Abstract

Worldwide, cancer pain management follows the World Health Organization (WHO) three-step analgesic ladder. Using weak opioids (e.g. codeine) at step 2 is debatable with low-dose strong opioids being potentially better, particularly in low- and middle-income countries where weak opioids are expensive. We wanted to assess the efficiency, safety and cost of omitting step 2 of the WHO ladder. We carried out an international, open-label, randomised (1 : 1) parallel group trial. Eligible patients had cancer, pain ≥4/10 on a 0-10 numerical rating scale, required at least step 1 (paracetamol) of the WHO ladder and were randomised to the control arm (weak opioid, step 2 of the WHO ladder) or the experimental arm (strong opioid, step 3). Primary outcome was time to stable pain control (3 consecutive days with pain ≤3). Secondary outcomes included distress, opioid-related side-effects and costs. The primary outcome analysis was by intention to treat and the follow-up was for 20 days. One hundred and fifty-three patients were randomised (76 control, 77 experimental). There was no statistically significant difference in time to stable pain control between the arms, P= 0.667 (log-rank test).
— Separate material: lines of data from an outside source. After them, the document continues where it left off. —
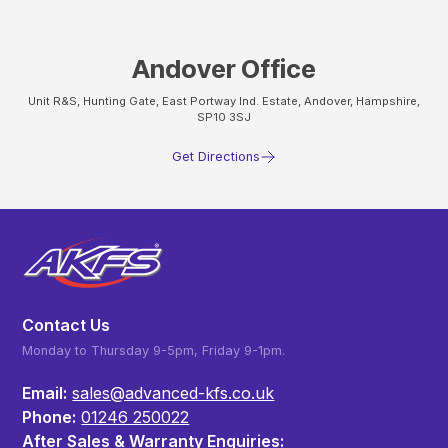
Andover Office
Unit R&S, Hunting Gate, East Portway Ind. Estate, Andover, Hampshire,
SP10 3SJ
Get Directions
Contact Us
Monday to Thursday 9-5pm, Friday 9-1pm.
Email:
sales@advanced-kfs.co.uk
Phone:
01246 250022
After Sales & Warranty Enquiries:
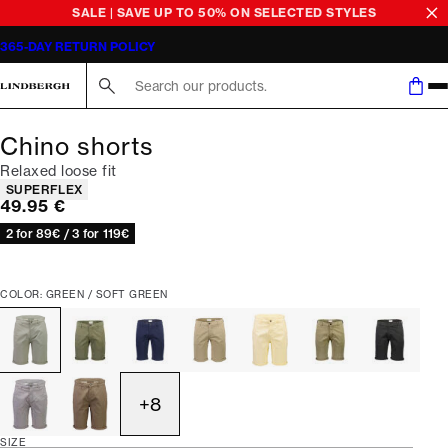
SALE | SAVE UP TO 50% ON SELECTED STYLES
365-DAY RETURN POLICY
Search here...
Chino shorts
Relaxed loose fit
Product attributes
SUPERFLEX
Current price
49.95 €
2 for 89€ / 3 for 119€
COLOR: GREEN / SOFT GREEN
+
8
SIZE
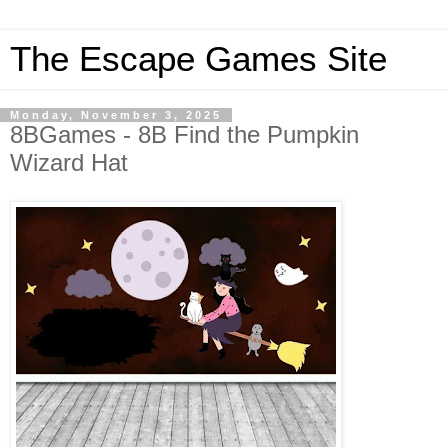
The Escape Games Site
Monday, November 3, 2025
8BGames - 8B Find the Pumpkin
Wizard Hat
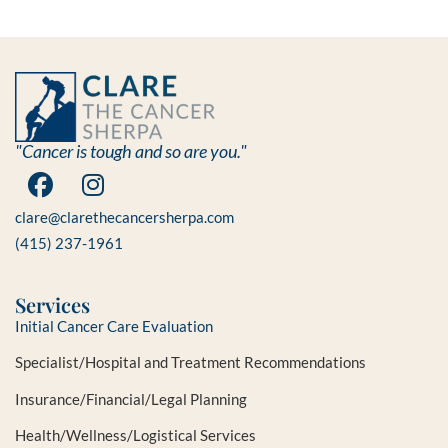
"Cancer is tough and so are you."
clare@clarethecancersherpa.com
(415) 237-1961
Services
Initial Cancer Care Evaluation
Specialist/Hospital and Treatment Recommendations
Insurance/Financial/Legal Planning
Health/Wellness/Logistical Services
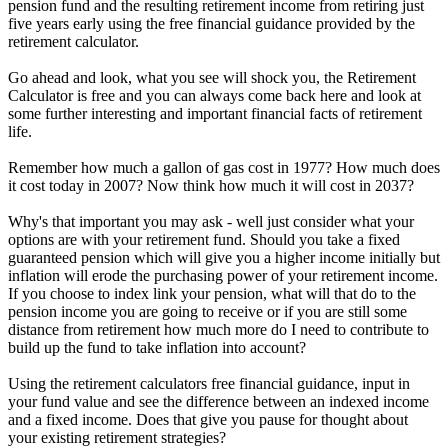
pension fund and the resulting retirement income from retiring just
five years early using the free financial guidance provided by the
retirement calculator.
Go ahead and look, what you see will shock you, the Retirement
Calculator is free and you can always come back here and look at
some further interesting and important financial facts of retirement
life.
Remember how much a gallon of gas cost in 1977? How much does
it cost today in 2007? Now think how much it will cost in 2037?
Why's that important you may ask - well just consider what your
options are with your retirement fund. Should you take a fixed
guaranteed pension which will give you a higher income initially but
inflation will erode the purchasing power of your retirement income.
If you choose to index link your pension, what will that do to the
pension income you are going to receive or if you are still some
distance from retirement how much more do I need to contribute to
build up the fund to take inflation into account?
Using the retirement calculators free financial guidance, input in
your fund value and see the difference between an indexed income
and a fixed income. Does that give you pause for thought about
your existing retirement strategies?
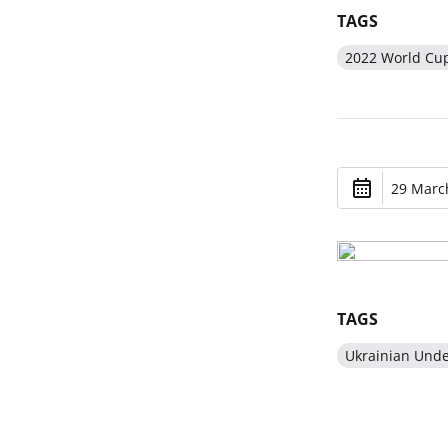
TAGS
2022 World Cu
29 March
TAGS
Ukrainian Und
The adjusted hazard ratio for the control arm was 1.03 (95% confidence interval 0.72-1.49). In the control arm, 38 patients (53%) needed to change to a strong opioid due to ineffective analgesia. The median time to change was day 6 (interquartile range 4-11). Compared to the control arm, patients in the experimental arm had less nausea (P= 0.009) and costs were less. This trial provides some evidence that the two-step approach is an alternative option for cancer pain management.